Commercial treadmills at health clubs also feature an increasing number of buttons to be pushed and monitors to be checked, not to mention built-in television controls for built-in screens.
Unfamiliarity with increasingly complex treadmills can be a factor in injuries, says Jared Staver, a Chicago personal injury attorney who says he has handled more than 100 cases involving gym injuries.
"Clearly if there's not someone there to instruct a user, especially a novice user, in how to use a machine, then I think the technology and the knowledge of how to set the speeds and so forth could certainly play a role in an accident, he said, stressing that he has no knowledge of Goldberg's death beyond what he has heard from news accounts.
"There is an inherent risk to working out. We all know that. If you overdo it, you may hurt yourself and obviously you may even die," Staver admits. "It's kind of 'user beware.' If you're going to go on a foreign machine that you've never used before, you have a duty to yourself to make sure you are instructed on that machine's particular use and you use it accordingly.

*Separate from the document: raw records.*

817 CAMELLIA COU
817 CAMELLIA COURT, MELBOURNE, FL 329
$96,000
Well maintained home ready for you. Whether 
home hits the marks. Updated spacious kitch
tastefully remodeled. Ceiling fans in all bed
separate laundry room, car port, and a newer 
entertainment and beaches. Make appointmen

If you don't do that but instead go ahead full steam, you may suffer the consequences."
Graves points out, however, you can get hurt using something as innocuous as a yoga ball or an elastic band - as Sen. Harry Reid, D-Nev., did on New Year's Day.
She says more research needs to be done to see if treadmills are really any more dangerous than other types of exercise equipment, and if cellphones are really a distraction to treadmill runners.
"I don't think it's outside the realm of possibility that if you're running on a treadmill and you get this text from a reporter at The Washington Post, then you'll stop and get thrown off the back," she says. "So I don't think it's outside the realm of possibility that an injury can occur while being distracted by a mobile or electronic device."
Goldberg's family has not said how his fatal injury occurred, or if he was using a cellphone at the time.